The ongoing row over the sacking of Jim O'Donovan, the union leader at Central College of Commerce in Glasgow, went a stage further this week when an employment tribunal ordered the college to give Mr O'Donovan his job back within four weeks.
The tribunal continued the case to decide on compensation.
Peter Duncan, the college's principal, has already undertaken to consider reinstatement as one of a number of "parallel tracking activities", although the college board has not yet ruled out an appeal against the tribunal's judgment (TESS, April 2).
Mr Duncan is pledged to restore "constructive industrial relations" at the college.
The tribunal had already taken the unusual step at the end of last year of issuing its findings through an informal statement by Hugh Murphy, its chairman, who described Mr O'Donovan's offence as "utterly trivial".

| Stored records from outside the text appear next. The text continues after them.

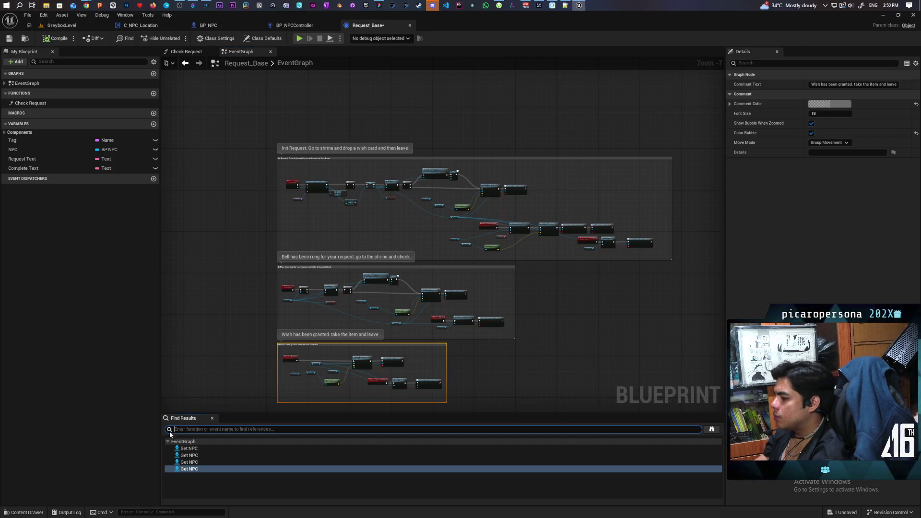
click(214, 390)
mouse_move(230, 375)
mouse_down()
mouse_move(225, 296)
mouse_move(236, 347)
mouse_move(235, 329)
mouse_up()
mouse_move(212, 92)
mouse_down()
mouse_move(693, 362)
mouse_move(695, 378)
mouse_up()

He was fired over remarks made in a corridor meeting with a member of the college's board of management which the college described as "intimidatory, threatening and confrontational".

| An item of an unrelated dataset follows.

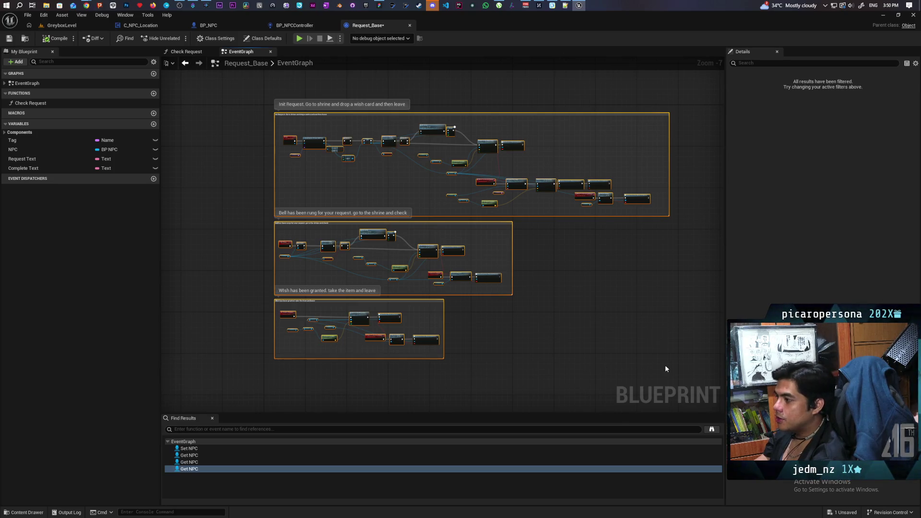
click(211, 385)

The college denied that Mr O'Donovan, president of the Educational Institute of Scotland's Further Education Lecturers' Association, had been sacked for his union activities.
But the tribunal, in its written judgment issued on Monday, said it was "satisfied that the underlying cause of that dismissal was the fact that the applicant had proved himself such a nuisance in the course of trade union activities".
The tribunal suggested in particular that Mr O'Donovan's opposition to a reorganisation of posts at the college had clouded the management's judgment of him to such an extent that he was dismissed.
The written decision said that the college had exaggerated its evidence against Mr O'Donovan and made "mountains out of molehills (if there were ever molehills in the first place)".